** Exercise brief **
Your answer must be an exact copy of the entries below, with every picture removed.
▼
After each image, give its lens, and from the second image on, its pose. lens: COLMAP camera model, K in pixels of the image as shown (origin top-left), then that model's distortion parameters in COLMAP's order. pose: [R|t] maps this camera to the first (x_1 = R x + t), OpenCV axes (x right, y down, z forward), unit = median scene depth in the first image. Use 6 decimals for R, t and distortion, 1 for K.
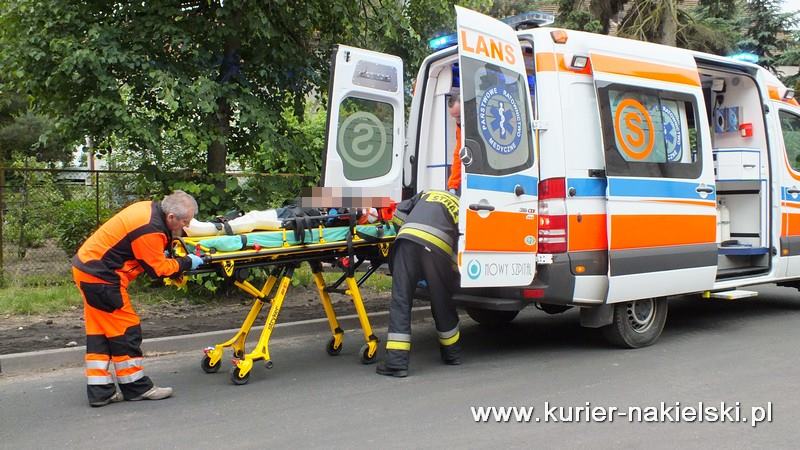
lens RADIAL K [[843.2, 0, 400.0], [0, 843.2, 225.0], [0, 0, 1]] dist [-0.012114, 0.018255]
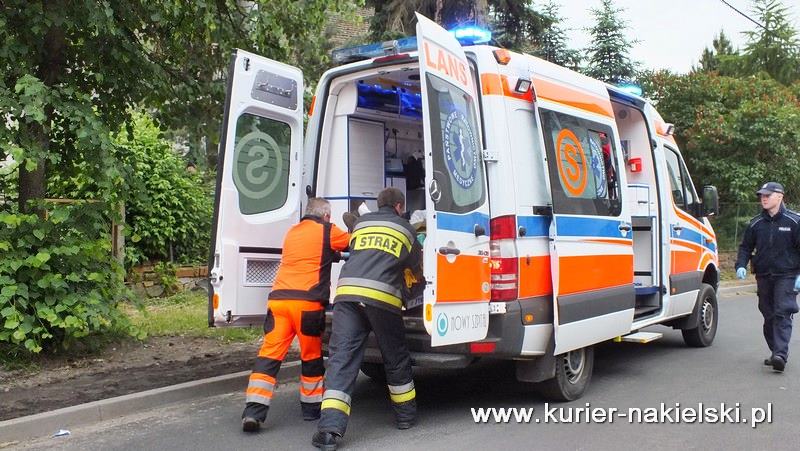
lens RADIAL K [[878.6, 0, 400.0], [0, 878.6, 225.5], [0, 0, 1]] dist [0.032120, 0.007197]
pose [[0.953356, 0.005943, 0.301790, -0.192951], [0.002865, 0.999583, -0.028735, -0.018676], [-0.301835, 0.028259, 0.952941, 0.149737]]
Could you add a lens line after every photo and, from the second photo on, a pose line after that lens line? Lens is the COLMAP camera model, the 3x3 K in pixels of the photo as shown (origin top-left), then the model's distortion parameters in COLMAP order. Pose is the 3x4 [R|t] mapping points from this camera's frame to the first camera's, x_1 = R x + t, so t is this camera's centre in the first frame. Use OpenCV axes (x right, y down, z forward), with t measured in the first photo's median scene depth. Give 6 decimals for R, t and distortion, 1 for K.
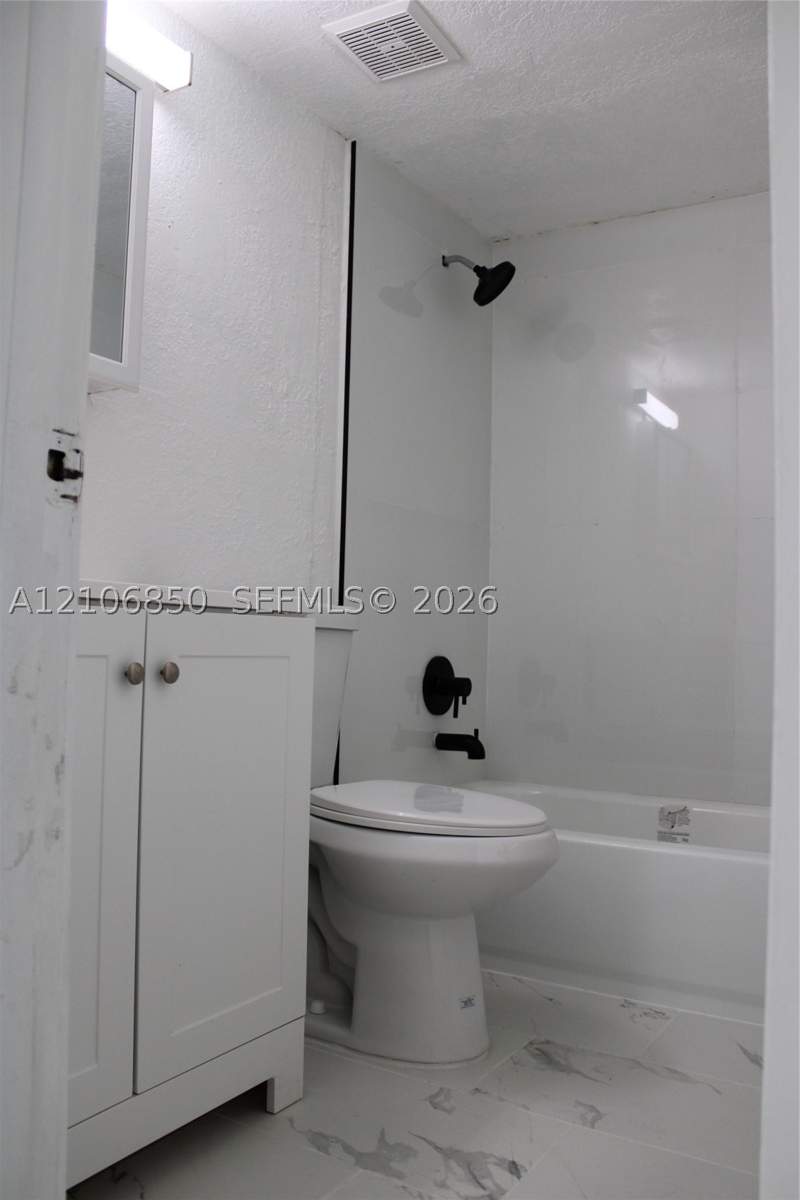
lens RADIAL K [[1007.9, 0, 403.4], [0, 1007.9, 604.1], [0, 0, 1]] dist [-0.109921, 0.042107]
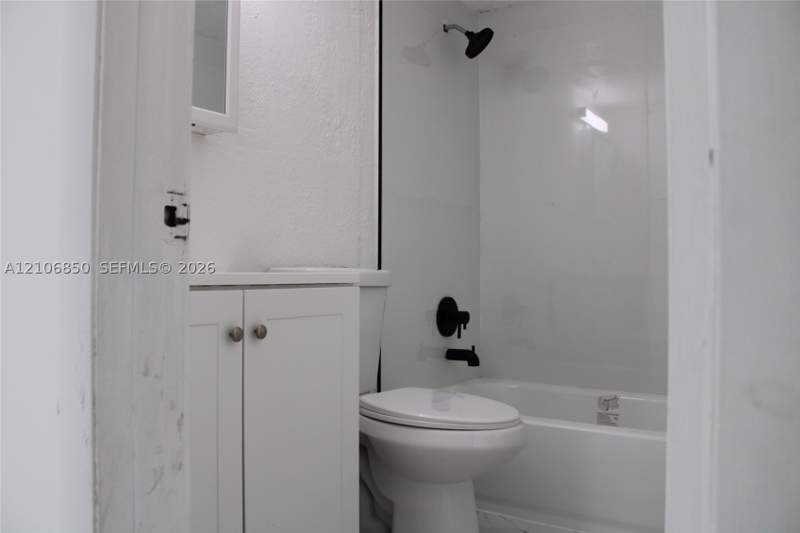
lens RADIAL K [[671.9, 0, 402.3], [0, 671.9, 263.3], [0, 0, 1]] dist [-0.109921, 0.042107]
pose [[0.999087, -0.021638, -0.036835, 0.009206], [0.022600, 0.999409, 0.025903, -0.033773], [0.036253, -0.026712, 0.998986, 0.015173]]
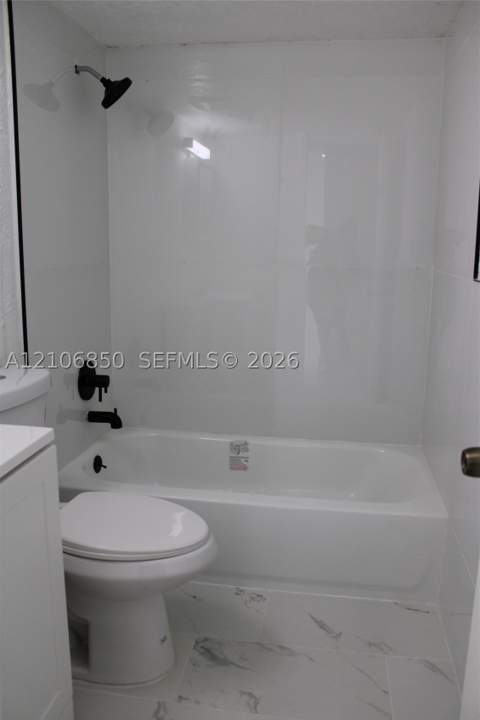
lens RADIAL K [[604.8, 0, 240.0], [0, 604.8, 364.6], [0, 0, 1]] dist [-0.109921, 0.042107]
pose [[0.922819, -0.090747, 0.374394, -0.115624], [-0.006286, 0.968183, 0.250166, -0.221021], [-0.385183, -0.233211, 0.892887, 0.182536]]
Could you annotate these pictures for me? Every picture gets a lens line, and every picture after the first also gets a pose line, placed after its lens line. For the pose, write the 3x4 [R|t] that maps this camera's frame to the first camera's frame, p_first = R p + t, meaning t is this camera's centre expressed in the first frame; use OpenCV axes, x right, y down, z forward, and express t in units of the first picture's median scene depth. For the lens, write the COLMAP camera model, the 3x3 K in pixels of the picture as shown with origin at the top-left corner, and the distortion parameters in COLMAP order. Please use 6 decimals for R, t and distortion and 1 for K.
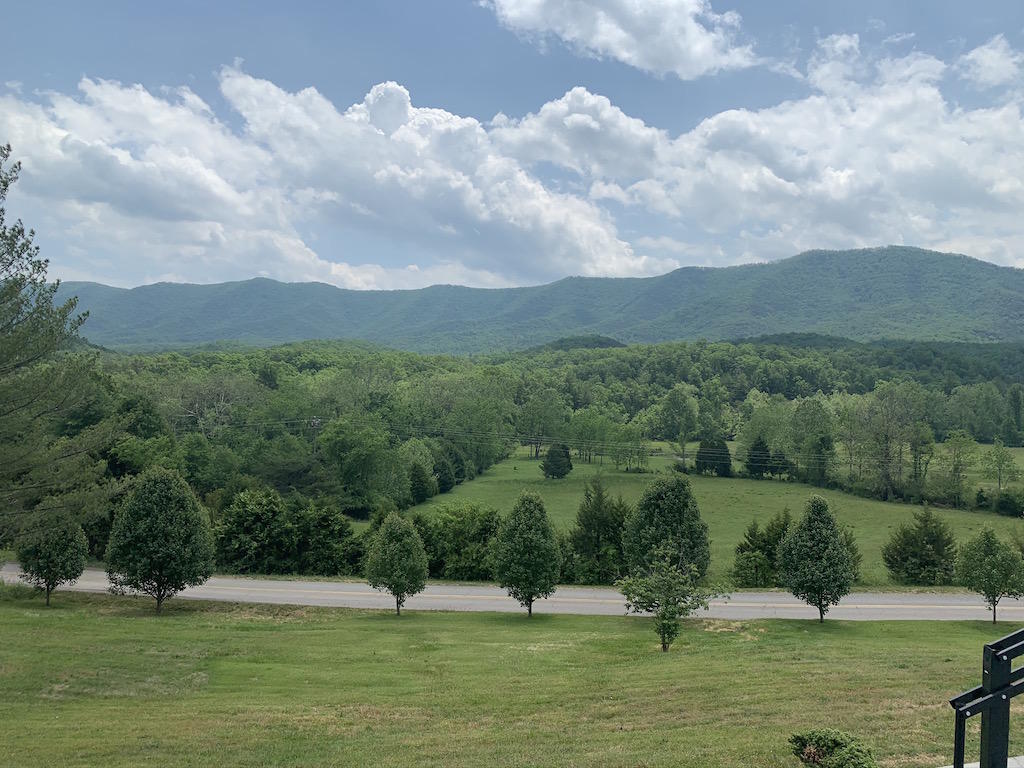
lens RADIAL K [[823.4, 0, 512.0], [0, 823.4, 384.0], [0, 0, 1]] dist [0.092767, -0.172246]
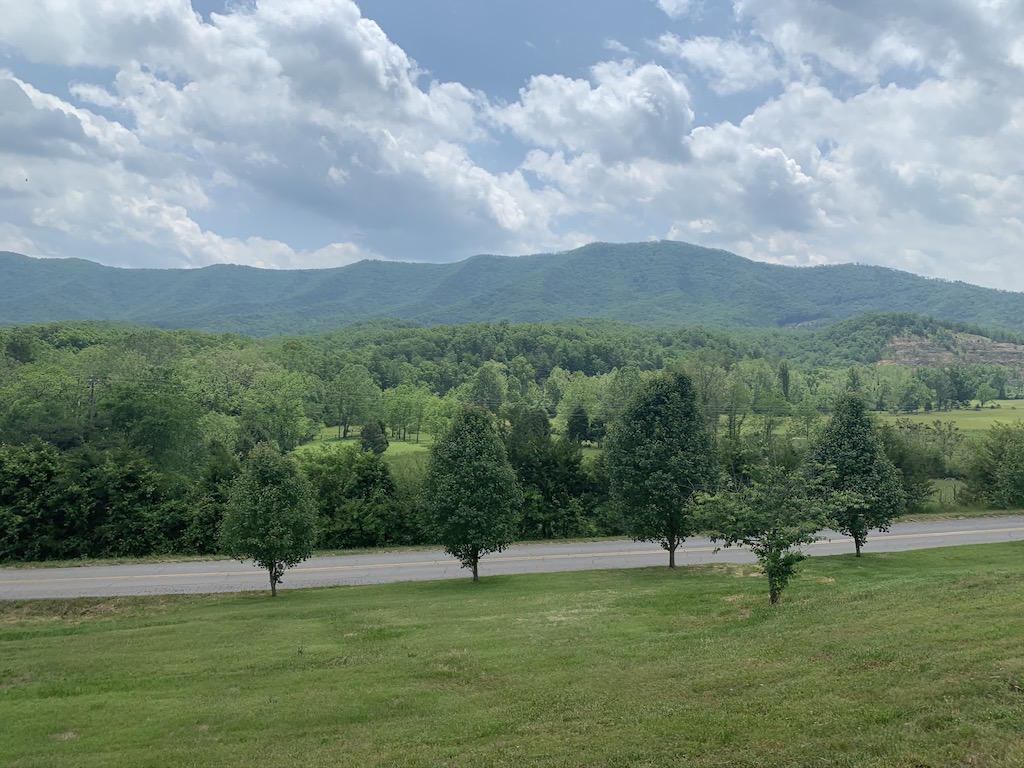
lens RADIAL K [[771.3, 0, 498.5], [0, 771.3, 384.3], [0, 0, 1]] dist [0.028240, -0.003175]
pose [[0.963126, -0.007182, 0.268954, -0.036224], [0.008671, 0.999953, -0.004347, 0.031718], [-0.268910, 0.006519, 0.963143, 0.098910]]
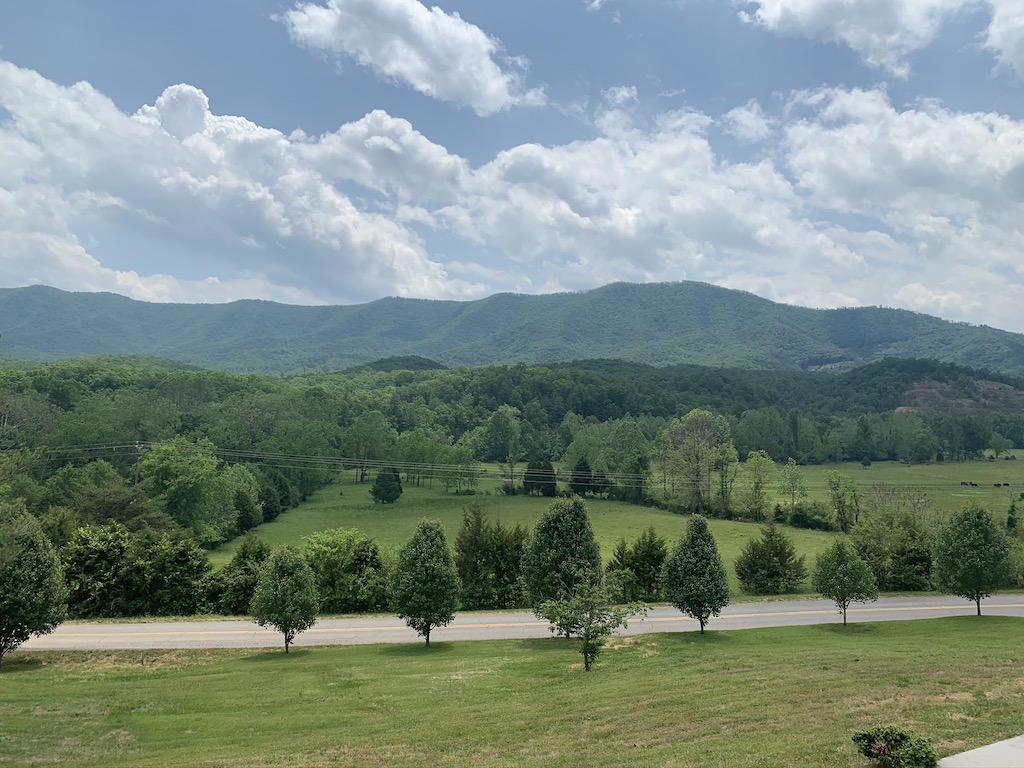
lens RADIAL K [[827.2, 0, 511.5], [0, 827.2, 358.5], [0, 0, 1]] dist [0.044857, -0.059833]
pose [[0.970735, 0.019361, 0.239370, -0.034130], [-0.006180, 0.998429, -0.055695, -0.002362], [-0.240073, 0.052586, 0.969330, -0.002481]]
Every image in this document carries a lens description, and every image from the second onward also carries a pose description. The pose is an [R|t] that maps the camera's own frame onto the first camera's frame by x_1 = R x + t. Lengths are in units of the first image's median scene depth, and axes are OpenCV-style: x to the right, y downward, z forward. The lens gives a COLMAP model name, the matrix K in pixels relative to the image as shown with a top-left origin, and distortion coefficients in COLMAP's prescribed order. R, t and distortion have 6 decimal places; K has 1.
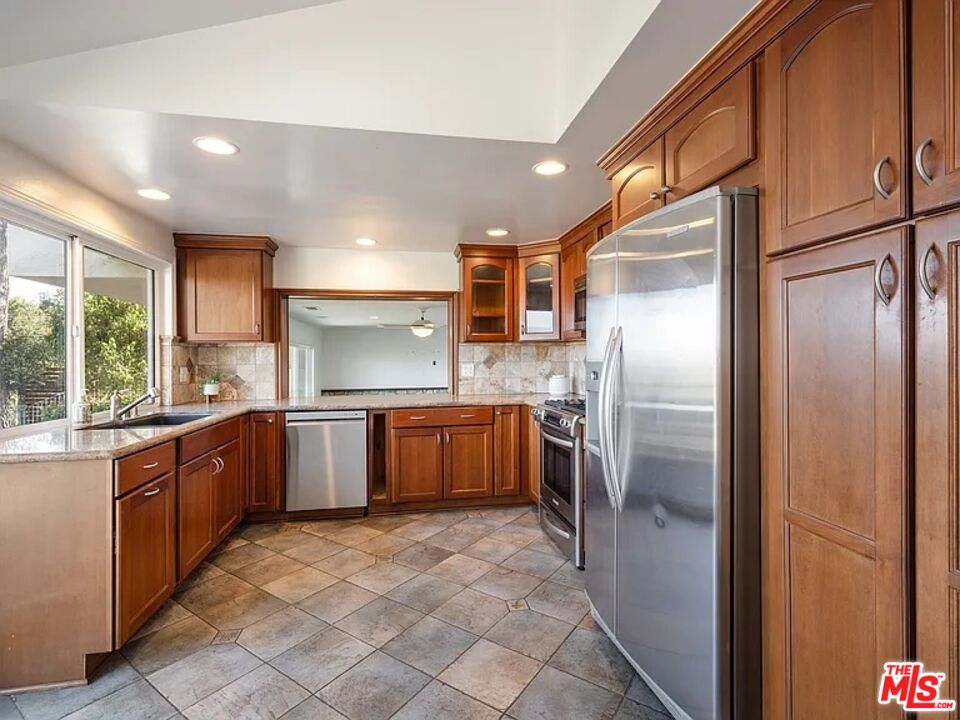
lens RADIAL K [[458.7, 0, 484.4], [0, 458.7, 357.4], [0, 0, 1]] dist [0.004573, -0.000828]
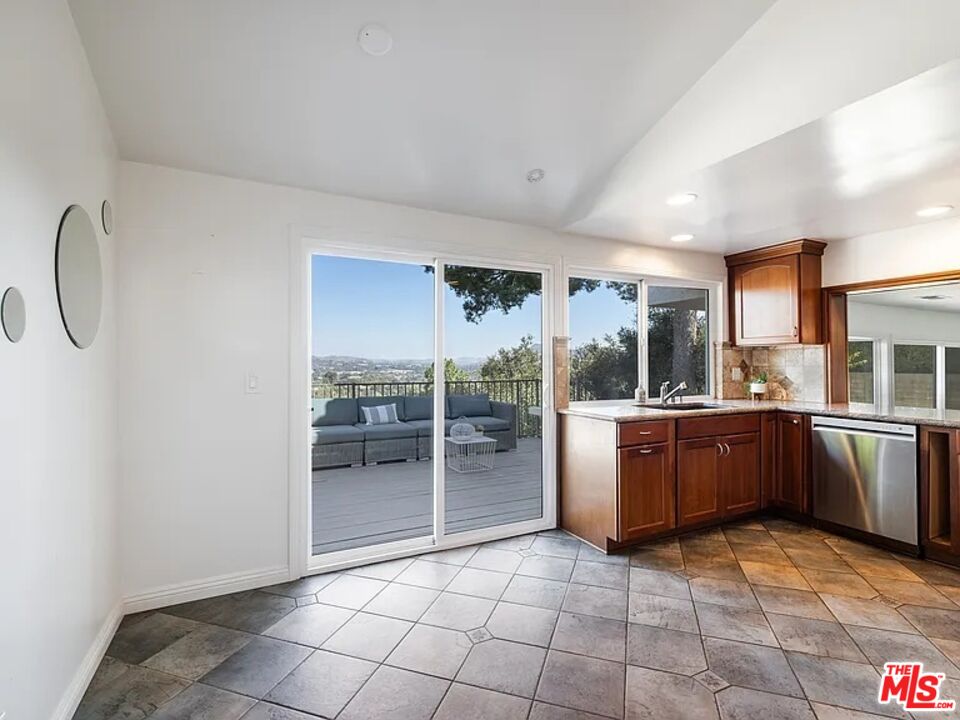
lens RADIAL K [[458.7, 0, 478.6], [0, 458.7, 360.3], [0, 0, 1]] dist [0.004573, -0.000828]
pose [[0.275426, 0.002781, -0.961318, 0.318595], [0.000251, 0.999996, 0.002964, -0.001072], [0.961322, -0.001058, 0.275425, 0.047282]]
▲
** Response area **
After each image, give its lens, and from the second image on, its pose. lens: COLMAP camera model, K in pixels of the image as shown (origin top-left), then that model's distortion parameters in COLMAP's order. pose: [R|t] maps this camera to the first (x_1 = R x + t), OpenCV axes (x right, y down, z forward), unit = median scene depth in the first image. Use 6 decimals for R, t and distortion, 1 for K.
lens RADIAL K [[843.2, 0, 400.0], [0, 843.2, 225.0], [0, 0, 1]] dist [-0.012114, 0.018255]
lens RADIAL K [[878.6, 0, 400.0], [0, 878.6, 225.5], [0, 0, 1]] dist [0.032120, 0.007197]
pose [[0.953356, 0.005943, 0.301790, -0.192951], [0.002865, 0.999583, -0.028735, -0.018676], [-0.301835, 0.028259, 0.952941, 0.149737]]
Could you add a lens line after every photo and, from the second photo on, a pose line after that lens line? Lens is the COLMAP camera model, the 3x3 K in pixels of the photo as shown (origin top-left), then the model's distortion parameters in COLMAP order. Pose is the 3x4 [R|t] mapping points from this camera's frame to the first camera's, x_1 = R x + t, so t is this camera's centre in the first frame. Use OpenCV axes (x right, y down, z forward), with t measured in the first photo's median scene depth. Give 6 decimals for R, t and distortion, 1 for K.
lens RADIAL K [[1007.9, 0, 403.4], [0, 1007.9, 604.1], [0, 0, 1]] dist [-0.109921, 0.042107]
lens RADIAL K [[671.9, 0, 402.3], [0, 671.9, 263.3], [0, 0, 1]] dist [-0.109921, 0.042107]
pose [[0.999087, -0.021638, -0.036835, 0.009206], [0.022600, 0.999409, 0.025903, -0.033773], [0.036253, -0.026712, 0.998986, 0.015173]]
lens RADIAL K [[604.8, 0, 240.0], [0, 604.8, 364.6], [0, 0, 1]] dist [-0.109921, 0.042107]
pose [[0.922819, -0.090747, 0.374394, -0.115624], [-0.006286, 0.968183, 0.250166, -0.221021], [-0.385183, -0.233211, 0.892887, 0.182536]]
Could you annotate these pictures for me? Every picture gets a lens line, and every picture after the first also gets a pose line, placed after its lens line. For the pose, write the 3x4 [R|t] that maps this camera's frame to the first camera's frame, p_first = R p + t, meaning t is this camera's centre expressed in the first frame; use OpenCV axes, x right, y down, z forward, and express t in units of the first picture's median scene depth. For the lens, write the COLMAP camera model, the 3x3 K in pixels of the picture as shown with origin at the top-left corner, and the distortion parameters in COLMAP order. Please use 6 decimals for R, t and distortion and 1 for K.
lens RADIAL K [[823.4, 0, 512.0], [0, 823.4, 384.0], [0, 0, 1]] dist [0.092767, -0.172246]
lens RADIAL K [[771.3, 0, 498.5], [0, 771.3, 384.3], [0, 0, 1]] dist [0.028240, -0.003175]
pose [[0.963126, -0.007182, 0.268954, -0.036224], [0.008671, 0.999953, -0.004347, 0.031718], [-0.268910, 0.006519, 0.963143, 0.098910]]
lens RADIAL K [[827.2, 0, 511.5], [0, 827.2, 358.5], [0, 0, 1]] dist [0.044857, -0.059833]
pose [[0.970735, 0.019361, 0.239370, -0.034130], [-0.006180, 0.998429, -0.055695, -0.002362], [-0.240073, 0.052586, 0.969330, -0.002481]]
Every image in this document carries a lens description, and every image from the second onward also carries a pose description. The pose is an [R|t] that maps the camera's own frame onto the first camera's frame by x_1 = R x + t. Lengths are in units of the first image's median scene depth, and axes are OpenCV-style: x to the right, y downward, z forward. The lens gives a COLMAP model name, the matrix K in pixels relative to the image as shown with a top-left origin, and distortion coefficients in COLMAP's prescribed order. R, t and distortion have 6 decimal places; K has 1.
lens RADIAL K [[458.7, 0, 484.4], [0, 458.7, 357.4], [0, 0, 1]] dist [0.004573, -0.000828]
lens RADIAL K [[458.7, 0, 478.6], [0, 458.7, 360.3], [0, 0, 1]] dist [0.004573, -0.000828]
pose [[0.275426, 0.002781, -0.961318, 0.318595], [0.000251, 0.999996, 0.002964, -0.001072], [0.961322, -0.001058, 0.275425, 0.047282]]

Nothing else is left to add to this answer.